> ÉNONCÉ DU PROBLÈME
Résumez en deux phrases l'extrait sur l'escalade et la méditation, s'il vous plaît.

━━━ EXTRAIT DU TEXTE ━━━

D’autre part, on peut parfois devenir conscient de ce processus, et aller plus loin par une observation plus aiguë de nos émotions et pensées, dans un objectif de perfectionnement, à la fois en escalade et au-delà, sur un plan spirituel, dans la vie en général. La pratique de l’escalade s’inscrit alors dans une démarche réflexive plus large de quête intérieure et devenir une voie de sagesse consciente. »

Julie Conton met son expérience de l’escalade et de la méditation au service de ceux qui souhaitent approfondir cette dimension interne d’une pratique très physique. Sa démarche, très congruente, peut intéresser au-delà de l’escalade les pratiquants d’autres disciplines, équitation, arts martiaux, voile, danse… qui nous confrontent à nous-mêmes.

Après avoir fait un rappel, toujours nécessaire, à la sécurité, elle évoque la nature de la méditation selon mahamoudra qui permet de saisir en quoi la méditation, état naturel, ne doit pas être associée aux exercices de méditation assise. Shamata, le calme mental né de la concentration et vipassana, la vision pénétrante née de l’attention, s’affirment très logiquement par la pratique. Posture, respiration, intuition donnent accès à un autre type de connaissances à la fois de la nature (la falaise) et de soi-même, autorisant une alliance nouvelle. Des obstacles intérieurs apparaissent en arrière-plan des obstacles physiques, attachements, conditionnements. La pratique permet de comprendre et réorienter le jeu des désirs et des peurs. L’escalade est une voie de méditation et de libération. Le grimpeur, réceptif à ce que renvoie la paroi, véritable miroir, peut se libérer des peurs inutiles, des mouvements d’identification de l’ego, et s’ouvrir à l’environnement, comme à sa propre réalité.

━━━ MATÉRIEL FOURNI ━━━

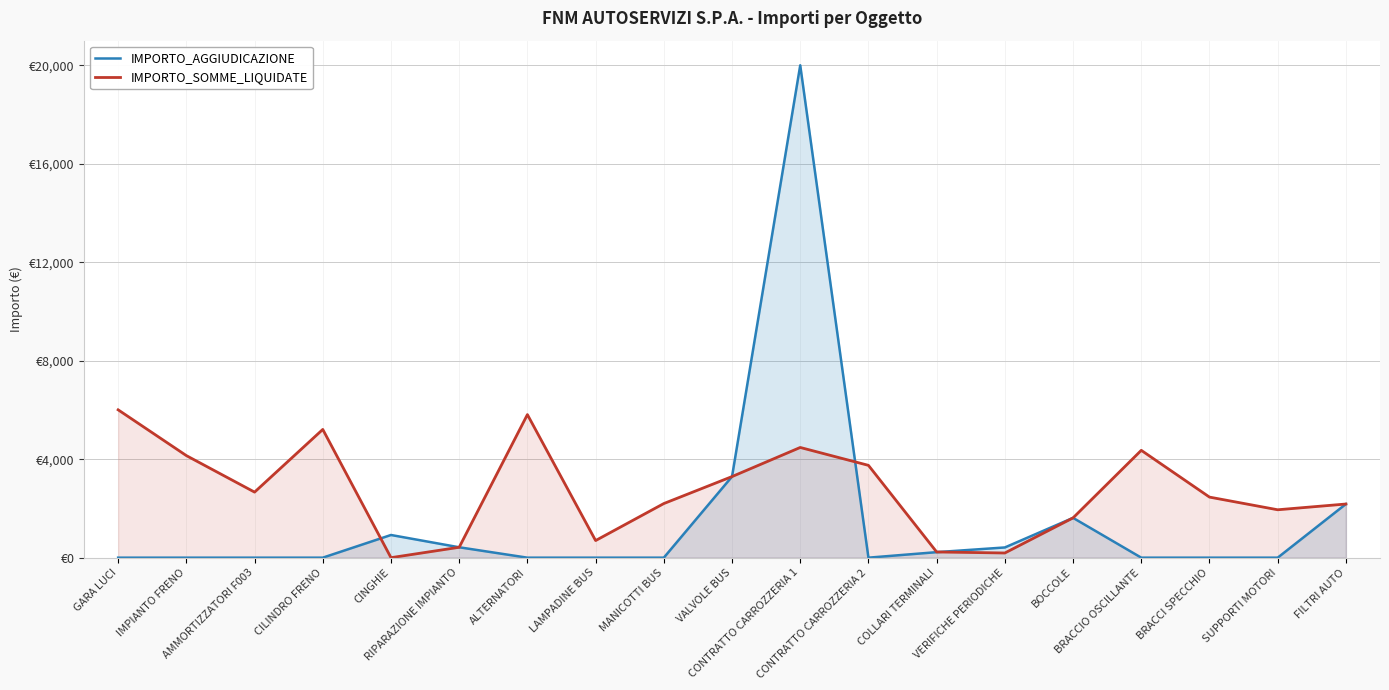

At which label does IMPORTO_AGGIUDICAZIONE reach its peak?

CONTRATTO CARROZZERIA 1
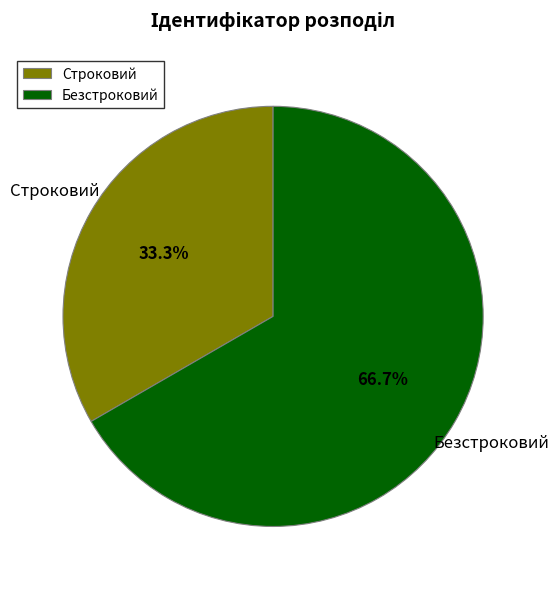

To the nearest percent, what is the average slice percentage?

50%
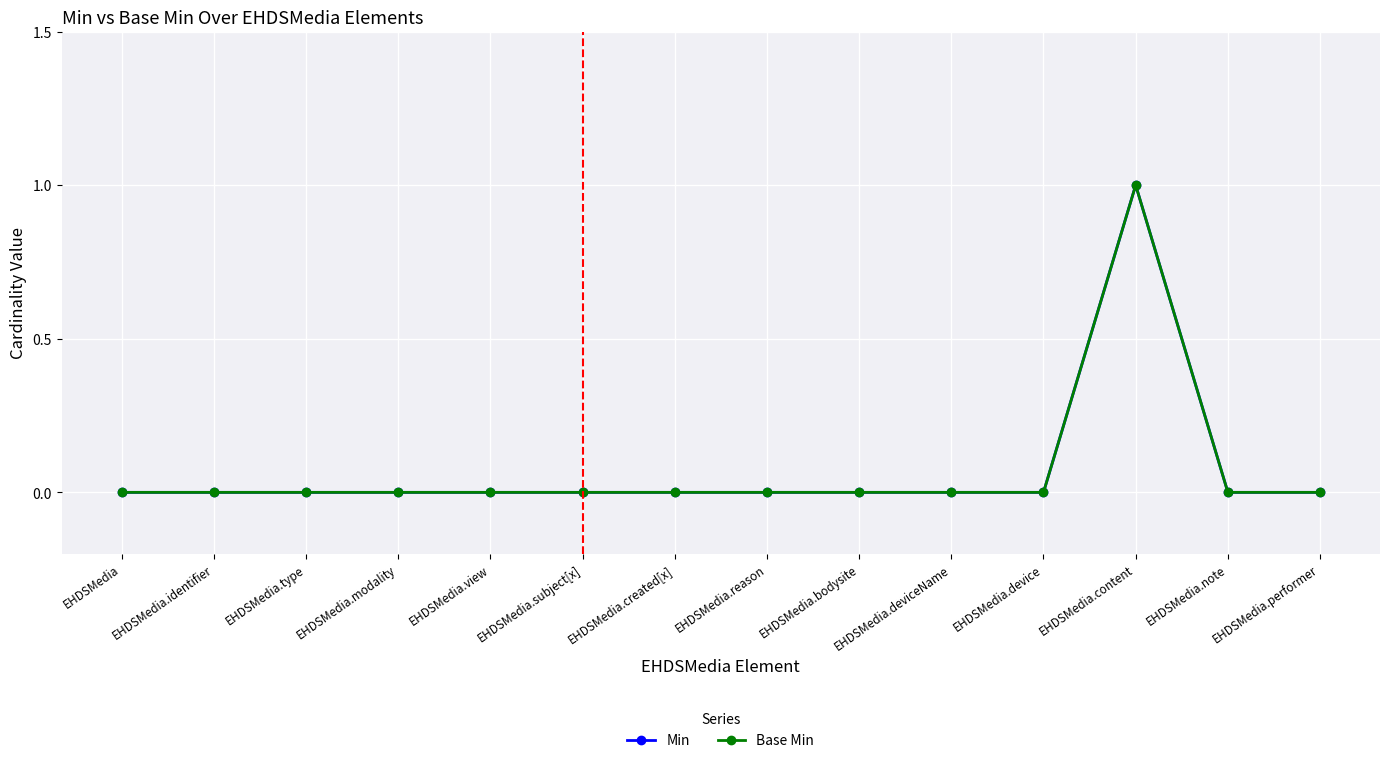

Does the chart have visible grid lines?

Yes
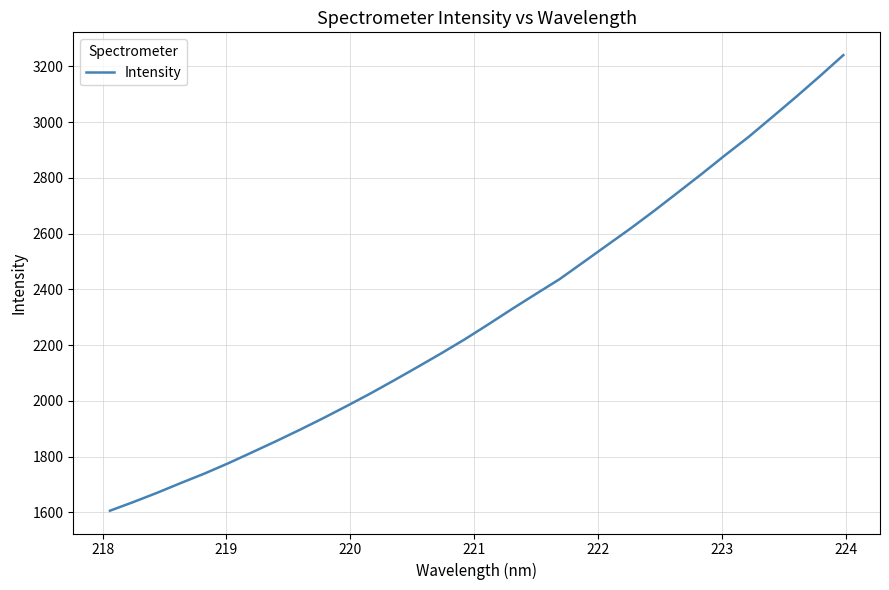

What is the greatest value displayed?

3240.5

━━━

> RÉPONSE ATTENDUE
Julie Conton met son expérience de l'escalade et de la méditation au service de ceux qui veulent approfondir la dimension interne de cette pratique très physique, une démarche qui peut aussi intéresser les pratiquants d'autres disciplines comme l'équitation, les arts martiaux, la voile ou la danse. Après un rappel à la sécurité, elle présente la méditation selon mahamoudra comme un état naturel et fait de l'escalade une voie de méditation et de libération, où le grimpeur, réceptif à la paroi comme à un miroir, peut se libérer des peurs inutiles et s'ouvrir à l'environnement comme à sa propre réalité.